>> Begin Extracted records

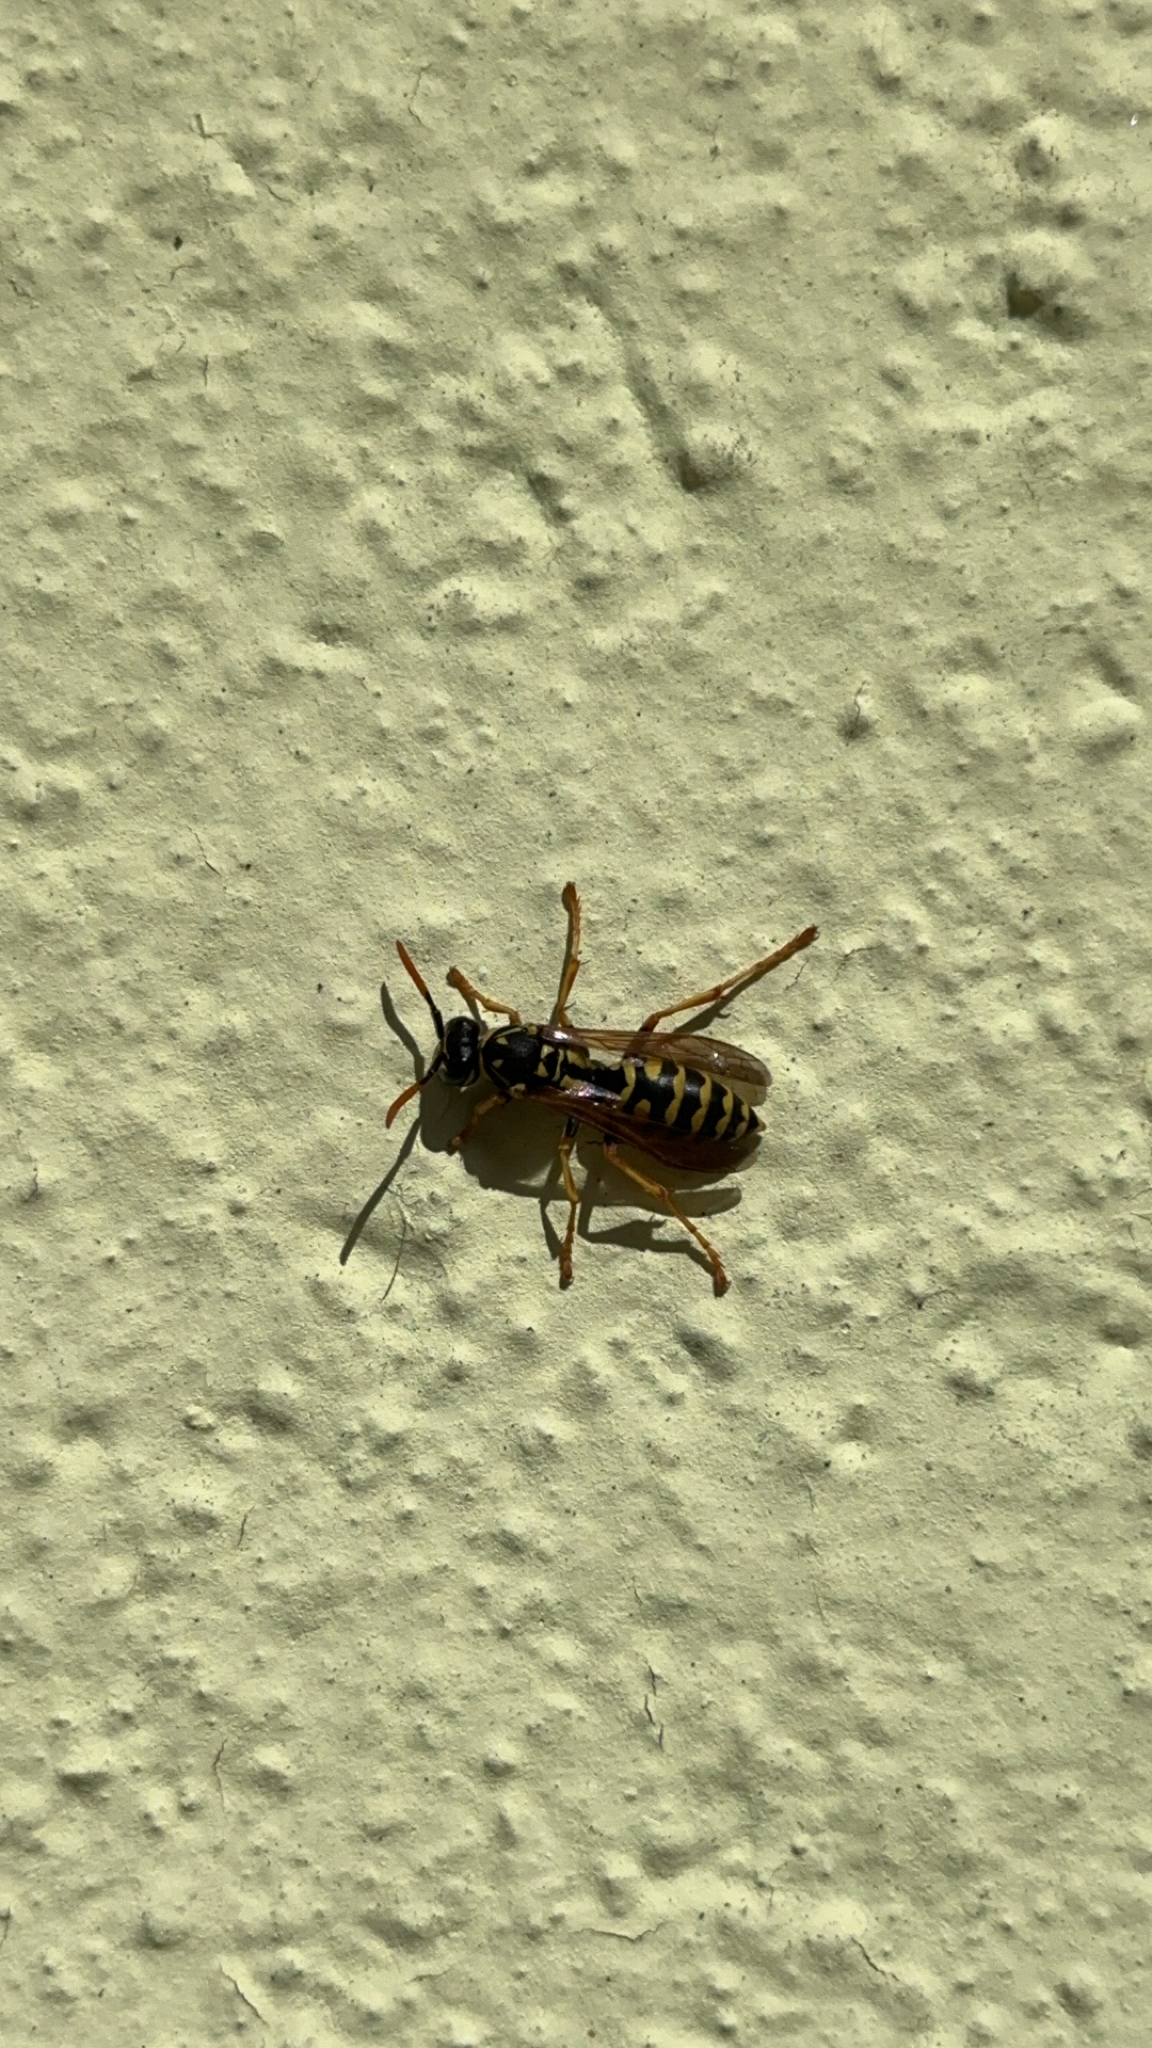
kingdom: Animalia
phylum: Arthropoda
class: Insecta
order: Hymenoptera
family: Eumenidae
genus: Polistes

>> End Extracted records
>> Begin Extracted records

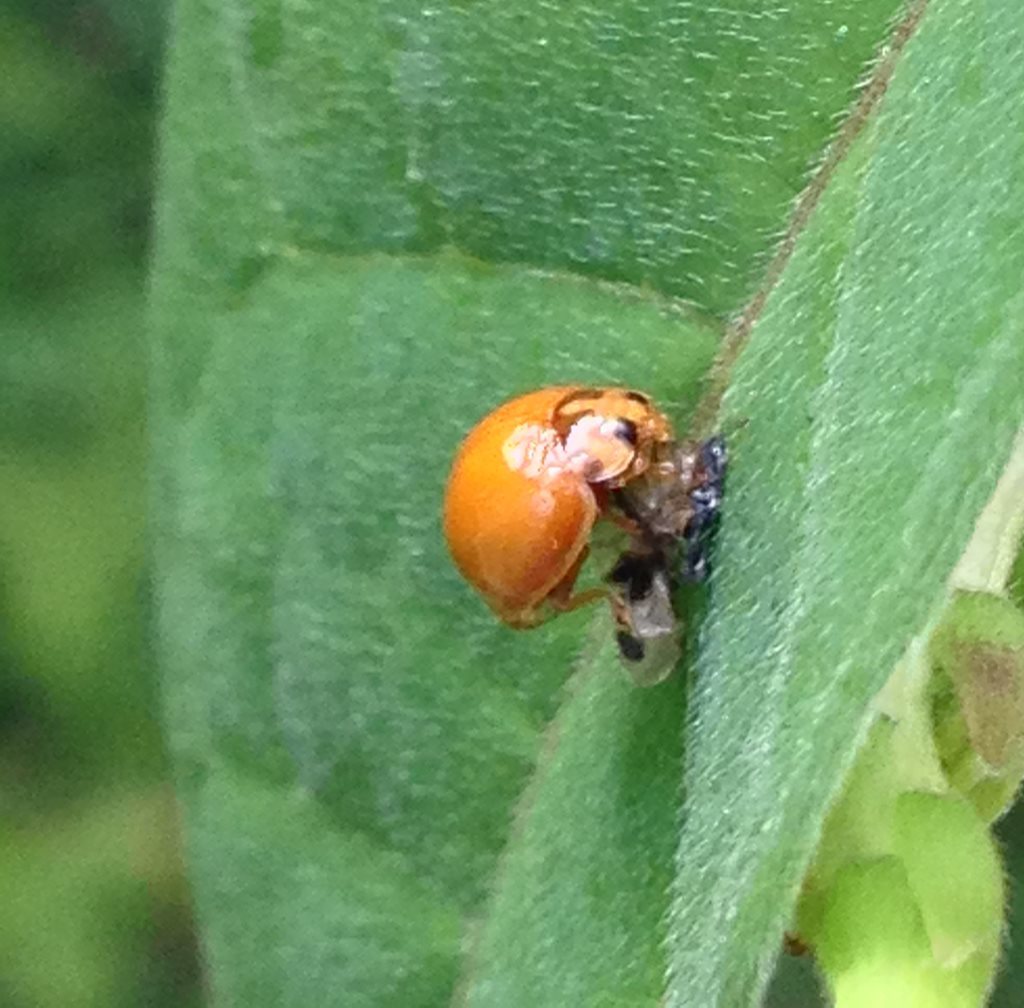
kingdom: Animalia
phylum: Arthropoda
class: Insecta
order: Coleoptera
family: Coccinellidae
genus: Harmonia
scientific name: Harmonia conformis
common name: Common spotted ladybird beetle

>> End Extracted records

◆ **Short task**
Rewrite the stretch of the listing from the line containing "order: Coleoptera" through the line containing "common name: Common spotted ladybird beetle", changing "scientific name" to "binomial name" and keeping everything else the same.

◆ **Written response**
order: Coleoptera
family: Coccinellidae
genus: Harmonia
binomial name: Harmonia conformis
common name: Common spotted ladybird beetle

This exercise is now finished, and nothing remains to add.